DATA EXCERPTS START

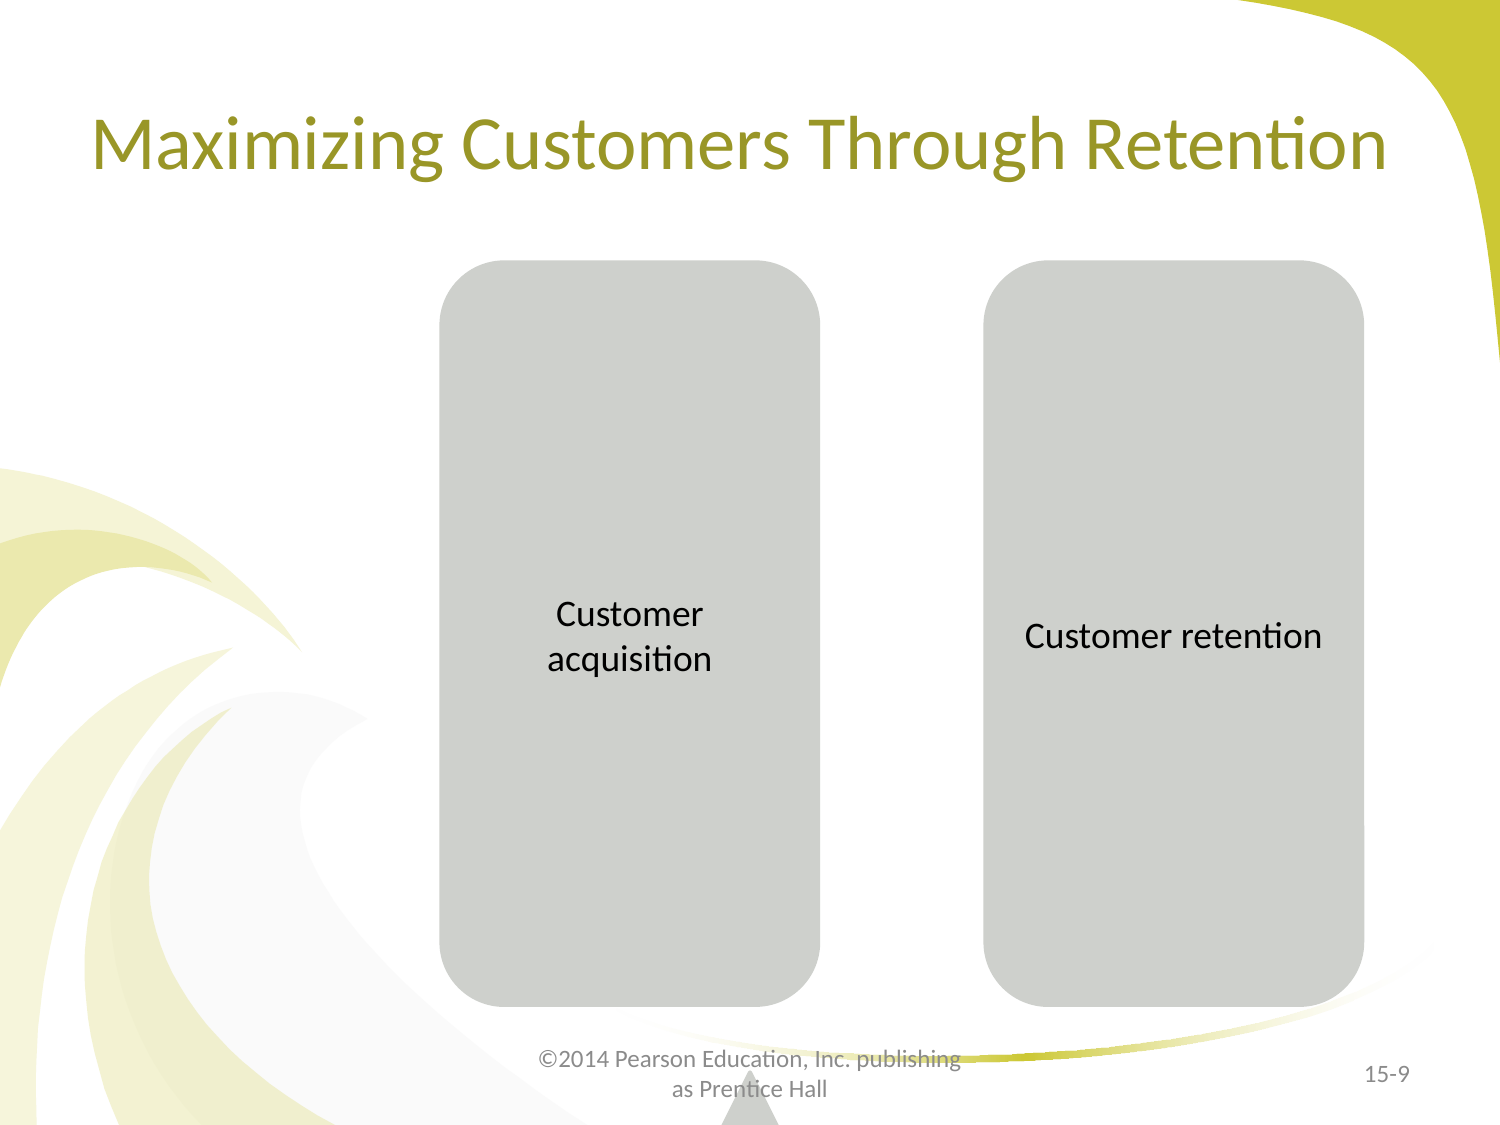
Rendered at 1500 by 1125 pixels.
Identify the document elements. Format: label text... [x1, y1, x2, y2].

footer ©2014 Pearson Education, Inc. publishing as Prentice Hall [512, 1042, 988, 1103]
slide_number 15-9 [1074, 1042, 1425, 1103]
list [74, 262, 1426, 1006]
title Maximizing Customers Through Retention [75, 45, 1425, 233]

DATA EXCERPTS END

From the line holding "Identify the document" down to the final line above, copy each line exactly, and leave out everything before it.

Identify the document elements. Format: label text... [x1, y1, x2, y2].

footer ©2014 Pearson Education, Inc. publishing as Prentice Hall [512, 1042, 988, 1103]
slide_number 15-9 [1074, 1042, 1425, 1103]
list [74, 262, 1426, 1006]
title Maximizing Customers Through Retention [75, 45, 1425, 233]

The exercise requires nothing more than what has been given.